ヒータ電極11、検知電極12は空洞部13の外で、取出し電極19と接続される。取出し電極19と接続するために、必要に応じて第2の絶縁層16および第3の絶縁層18の一部が除去される。取出し電極19は、例えばアルミニウム(Al)や金(Au)などの材料で形成され、必要に応じて積層してもよい。膜厚は、第2の絶縁層16および第3の絶縁層18の厚みにもよるが、通常0.5〜2.0μm程度が好適である。
空洞部13は第1の絶縁層から取出し電極19まで形成されたのちに、エッチングにより基板14を除去することにより形成される。エッチングはフッ化物系ガスを用いたD−RIE法等の反応性イオンエッチングが空洞部13のテーパーを抑えることが出来るので好適である。また事前に凹部を形成した貼り合せ基板、いわゆるキャビティ付SOI基板(Silicon on Insulator基板)を用いて空洞部13を部分的にエッチングすることで形成してもよい。空洞部13のサイズは、検知部10のサイズによるが、通常100〜1000μm□程度が好適である。
図6に示したガスセンサ素子の回路106を使用した測定結果について説明する。ここでの対象ガスは水素とした。ヒータ61の抵抗値を140Ω前後となるように作製する。ヒータの加熱は検知部を150℃前後にするように電圧Vhを設定する。感温抵抗層にサーミスタを使用した感温抵抗素子62の抵抗値は150℃で140kΩ前後となるように作製する。感温抵抗素子62と同等(140kΩ前後)の基準抵抗63を感温抵抗素子62と接続する。電圧Vcとして3Vを印加して、ガスセンサ素子の出力である電圧Vdが1.5Vとなるように設定する。図示しないが、ガスセンサ素子の近辺に温度センサが設置されている。これにより環境の温度変化によってサーミスタの抵抗変化したことによる電圧Vdの誤差を補正している。この補正によって、対象ガスだけの変動を検出可能としている。

[保存データの項目]
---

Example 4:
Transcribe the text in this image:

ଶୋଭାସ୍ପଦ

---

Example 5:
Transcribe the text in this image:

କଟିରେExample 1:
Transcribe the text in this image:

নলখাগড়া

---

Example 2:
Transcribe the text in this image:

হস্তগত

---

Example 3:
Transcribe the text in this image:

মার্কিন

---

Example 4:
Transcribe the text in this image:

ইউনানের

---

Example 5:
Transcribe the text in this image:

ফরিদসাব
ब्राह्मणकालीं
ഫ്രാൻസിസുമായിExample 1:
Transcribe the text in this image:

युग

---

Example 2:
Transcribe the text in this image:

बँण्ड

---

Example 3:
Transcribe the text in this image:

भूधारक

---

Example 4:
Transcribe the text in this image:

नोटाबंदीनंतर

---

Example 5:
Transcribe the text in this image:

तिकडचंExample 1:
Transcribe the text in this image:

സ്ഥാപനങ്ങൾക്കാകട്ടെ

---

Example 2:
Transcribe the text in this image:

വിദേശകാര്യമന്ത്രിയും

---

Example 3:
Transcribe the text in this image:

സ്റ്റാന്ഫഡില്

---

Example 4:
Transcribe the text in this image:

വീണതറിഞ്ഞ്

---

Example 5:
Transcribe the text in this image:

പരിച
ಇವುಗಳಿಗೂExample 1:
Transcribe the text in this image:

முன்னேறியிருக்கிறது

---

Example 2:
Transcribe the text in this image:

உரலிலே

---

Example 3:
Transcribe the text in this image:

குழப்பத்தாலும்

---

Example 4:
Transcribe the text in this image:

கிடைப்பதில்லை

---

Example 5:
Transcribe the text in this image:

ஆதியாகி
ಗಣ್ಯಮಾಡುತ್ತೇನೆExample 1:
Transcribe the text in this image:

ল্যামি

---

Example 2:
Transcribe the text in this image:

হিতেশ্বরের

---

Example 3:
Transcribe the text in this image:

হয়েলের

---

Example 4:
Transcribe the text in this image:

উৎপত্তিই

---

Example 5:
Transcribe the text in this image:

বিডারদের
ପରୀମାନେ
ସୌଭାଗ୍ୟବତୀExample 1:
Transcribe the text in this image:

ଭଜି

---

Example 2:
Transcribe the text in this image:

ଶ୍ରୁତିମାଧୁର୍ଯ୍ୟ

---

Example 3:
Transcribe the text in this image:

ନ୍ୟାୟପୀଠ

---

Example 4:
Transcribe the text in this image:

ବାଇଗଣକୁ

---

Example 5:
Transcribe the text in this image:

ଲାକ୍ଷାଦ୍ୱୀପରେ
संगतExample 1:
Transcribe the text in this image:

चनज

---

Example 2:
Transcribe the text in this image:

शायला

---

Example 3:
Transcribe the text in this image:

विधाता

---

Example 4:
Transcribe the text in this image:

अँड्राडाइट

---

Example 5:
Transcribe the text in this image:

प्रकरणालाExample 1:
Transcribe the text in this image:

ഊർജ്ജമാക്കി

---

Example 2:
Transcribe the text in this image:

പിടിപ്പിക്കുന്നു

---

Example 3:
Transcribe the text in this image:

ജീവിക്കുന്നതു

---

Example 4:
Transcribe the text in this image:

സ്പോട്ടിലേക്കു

作業一覧:
- a) ガスセンサ素子の抜粋のうち、「ヒータ電極11、検知電極12」から「の変動を検出可能としている。」までをそのまま書き出してください。
- b) ガスセンサ素子の抜粋で、10から19までの符号が付いた構成要素を、符号とともに登場順にすべて挙げてください。
- c) ガスセンサ素子の抜粋の続きを、最後の文のあとから書き進めてください。
資料はここでは必要ありません。

解答一覧:
- a)
ヒータ電極11、検知電極12は空洞部13の外で、取出し電極19と接続される。取出し電極19と接続するために、必要に応じて第2の絶縁層16および第3の絶縁層18の一部が除去される。取出し電極19は、例えばアルミニウム(Al)や金(Au)などの材料で形成され、必要に応じて積層してもよい。膜厚は、第2の絶縁層16および第3の絶縁層18の厚みにもよるが、通常0.5〜2.0μm程度が好適である。
空洞部13は第1の絶縁層から取出し電極19まで形成されたのちに、エッチングにより基板14を除去することにより形成される。エッチングはフッ化物系ガスを用いたD−RIE法等の反応性イオンエッチングが空洞部13のテーパーを抑えることが出来るので好適である。また事前に凹部を形成した貼り合せ基板、いわゆるキャビティ付SOI基板(Silicon on Insulator基板)を用いて空洞部13を部分的にエッチングすることで形成してもよい。空洞部13のサイズは、検知部10のサイズによるが、通常100〜1000μm□程度が好適である。
図6に示したガスセンサ素子の回路106を使用した測定結果について説明する。ここでの対象ガスは水素とした。ヒータ61の抵抗値を140Ω前後となるように作製する。ヒータの加熱は検知部を150℃前後にするように電圧Vhを設定する。感温抵抗層にサーミスタを使用した感温抵抗素子62の抵抗値は150℃で140kΩ前後となるように作製する。感温抵抗素子62と同等(140kΩ前後)の基準抵抗63を感温抵抗素子62と接続する。電圧Vcとして3Vを印加して、ガスセンサ素子の出力である電圧Vdが1.5Vとなるように設定する。図示しないが、ガスセンサ素子の近辺に温度センサが設置されている。これにより環境の温度変化によってサーミスタの抵抗変化したことによる電圧Vdの誤差を補正している。この補正によって、対象ガスだけの変動を検出可能としている。

- b) ヒータ電極11、検知電極12、空洞部13、取出し電極19、第2の絶縁層16、第3の絶縁層18、基板14、検知部10

- c)
ガスセンサ素子60をインレットとアウトレットを持った閉空間に入れてインレットからマスフローコントローラを使用して空気中の水素濃度0.0%、0.5%、1.0%としたガスを流し、各水素濃度で安定した状態での電圧Vdを読み取った。各水素濃度の電圧Vdの変化量からセンサの測定感度を評価した。評価は、図1A、図1Bの実施形態1のガスセンサ素子、図7の比較例のガスセンサ素子(断面の構成は図1Bと同様)、図2A、図2Bの従来例のガスセンサ素子の3つの素子で行った。
水素濃度0.0%から0.5%間の測定感度、水素濃度0.5%から1.0%間の測定感度をまとめたものを表1に示す。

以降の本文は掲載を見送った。